■ EXERCISE INSTRUCTIONS ■
Somewhere below are a line with "in 30 Länder weltweit exportiert." and a later line with "фламинго и бегемот. Встроенный проигрыватель". Output exactly those lines and all lines between them.

■ RECORDS SUPPLIED ■
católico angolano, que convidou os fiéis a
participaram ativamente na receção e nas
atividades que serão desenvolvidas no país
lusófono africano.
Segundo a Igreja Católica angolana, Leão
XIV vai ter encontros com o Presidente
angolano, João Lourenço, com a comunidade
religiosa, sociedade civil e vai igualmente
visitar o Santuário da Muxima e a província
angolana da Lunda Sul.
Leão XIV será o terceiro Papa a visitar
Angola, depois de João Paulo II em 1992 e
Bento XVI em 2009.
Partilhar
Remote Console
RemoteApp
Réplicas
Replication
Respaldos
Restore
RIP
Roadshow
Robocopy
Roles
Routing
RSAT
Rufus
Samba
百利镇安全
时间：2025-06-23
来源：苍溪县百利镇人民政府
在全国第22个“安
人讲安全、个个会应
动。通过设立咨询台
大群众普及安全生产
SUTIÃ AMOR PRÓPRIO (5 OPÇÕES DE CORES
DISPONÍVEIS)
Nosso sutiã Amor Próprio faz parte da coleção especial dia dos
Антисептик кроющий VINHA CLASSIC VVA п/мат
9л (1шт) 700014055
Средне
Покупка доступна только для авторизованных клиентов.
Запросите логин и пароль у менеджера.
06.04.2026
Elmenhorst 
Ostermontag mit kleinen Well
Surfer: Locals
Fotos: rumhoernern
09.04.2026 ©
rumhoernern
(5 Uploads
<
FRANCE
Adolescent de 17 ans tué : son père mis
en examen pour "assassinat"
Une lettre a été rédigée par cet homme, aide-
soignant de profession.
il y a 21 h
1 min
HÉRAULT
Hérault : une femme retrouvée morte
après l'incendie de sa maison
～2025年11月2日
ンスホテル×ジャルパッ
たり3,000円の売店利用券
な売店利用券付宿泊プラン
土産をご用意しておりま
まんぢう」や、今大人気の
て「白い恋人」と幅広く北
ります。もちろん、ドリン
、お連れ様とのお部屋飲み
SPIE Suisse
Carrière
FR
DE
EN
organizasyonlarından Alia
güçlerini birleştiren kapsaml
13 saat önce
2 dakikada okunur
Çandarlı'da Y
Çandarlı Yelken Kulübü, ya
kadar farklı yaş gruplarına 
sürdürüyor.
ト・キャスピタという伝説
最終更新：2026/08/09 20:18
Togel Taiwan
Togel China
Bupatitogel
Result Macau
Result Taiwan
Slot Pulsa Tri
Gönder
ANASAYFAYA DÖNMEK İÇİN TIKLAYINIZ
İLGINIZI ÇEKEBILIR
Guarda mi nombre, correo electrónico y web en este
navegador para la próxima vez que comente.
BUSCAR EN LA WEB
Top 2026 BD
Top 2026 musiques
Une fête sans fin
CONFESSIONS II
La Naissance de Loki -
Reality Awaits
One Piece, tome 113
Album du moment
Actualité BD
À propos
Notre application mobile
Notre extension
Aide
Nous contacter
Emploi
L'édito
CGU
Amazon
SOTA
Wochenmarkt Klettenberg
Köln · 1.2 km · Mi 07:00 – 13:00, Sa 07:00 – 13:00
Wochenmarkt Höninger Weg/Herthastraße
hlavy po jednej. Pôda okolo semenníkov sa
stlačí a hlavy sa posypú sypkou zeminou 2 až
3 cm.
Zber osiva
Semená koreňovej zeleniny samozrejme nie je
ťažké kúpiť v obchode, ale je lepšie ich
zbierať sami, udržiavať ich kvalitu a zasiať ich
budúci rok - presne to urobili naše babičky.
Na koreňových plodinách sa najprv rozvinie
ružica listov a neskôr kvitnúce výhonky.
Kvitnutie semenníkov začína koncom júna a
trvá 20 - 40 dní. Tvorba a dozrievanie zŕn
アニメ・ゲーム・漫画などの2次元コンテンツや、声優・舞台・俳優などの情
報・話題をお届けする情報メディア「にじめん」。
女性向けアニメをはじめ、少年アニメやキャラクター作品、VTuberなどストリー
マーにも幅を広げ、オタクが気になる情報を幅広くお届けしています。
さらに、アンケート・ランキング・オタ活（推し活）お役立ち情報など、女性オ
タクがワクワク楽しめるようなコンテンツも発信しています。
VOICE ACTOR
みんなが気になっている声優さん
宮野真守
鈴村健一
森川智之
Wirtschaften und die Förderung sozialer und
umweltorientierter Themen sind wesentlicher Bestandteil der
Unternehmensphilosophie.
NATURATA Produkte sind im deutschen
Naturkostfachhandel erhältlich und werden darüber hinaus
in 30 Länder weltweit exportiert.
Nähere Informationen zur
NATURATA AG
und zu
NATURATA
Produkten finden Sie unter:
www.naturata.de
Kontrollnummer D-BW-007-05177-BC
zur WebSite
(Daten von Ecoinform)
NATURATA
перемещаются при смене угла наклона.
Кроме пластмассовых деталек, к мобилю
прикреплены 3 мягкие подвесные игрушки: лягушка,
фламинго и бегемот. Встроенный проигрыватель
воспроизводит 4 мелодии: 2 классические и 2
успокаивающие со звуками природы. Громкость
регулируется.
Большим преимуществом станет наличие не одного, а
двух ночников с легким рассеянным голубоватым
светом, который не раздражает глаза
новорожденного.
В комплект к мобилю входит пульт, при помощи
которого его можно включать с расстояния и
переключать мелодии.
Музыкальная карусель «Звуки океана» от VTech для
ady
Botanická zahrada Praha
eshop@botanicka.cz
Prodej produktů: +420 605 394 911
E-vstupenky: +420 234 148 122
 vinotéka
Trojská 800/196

■ EXERCISE RESULT ■
in 30 Länder weltweit exportiert.
Nähere Informationen zur
NATURATA AG
und zu
NATURATA
Produkten finden Sie unter:
www.naturata.de
Kontrollnummer D-BW-007-05177-BC
zur WebSite
(Daten von Ecoinform)
NATURATA
перемещаются при смене угла наклона.
Кроме пластмассовых деталек, к мобилю
прикреплены 3 мягкие подвесные игрушки: лягушка,
фламинго и бегемот. Встроенный проигрыватель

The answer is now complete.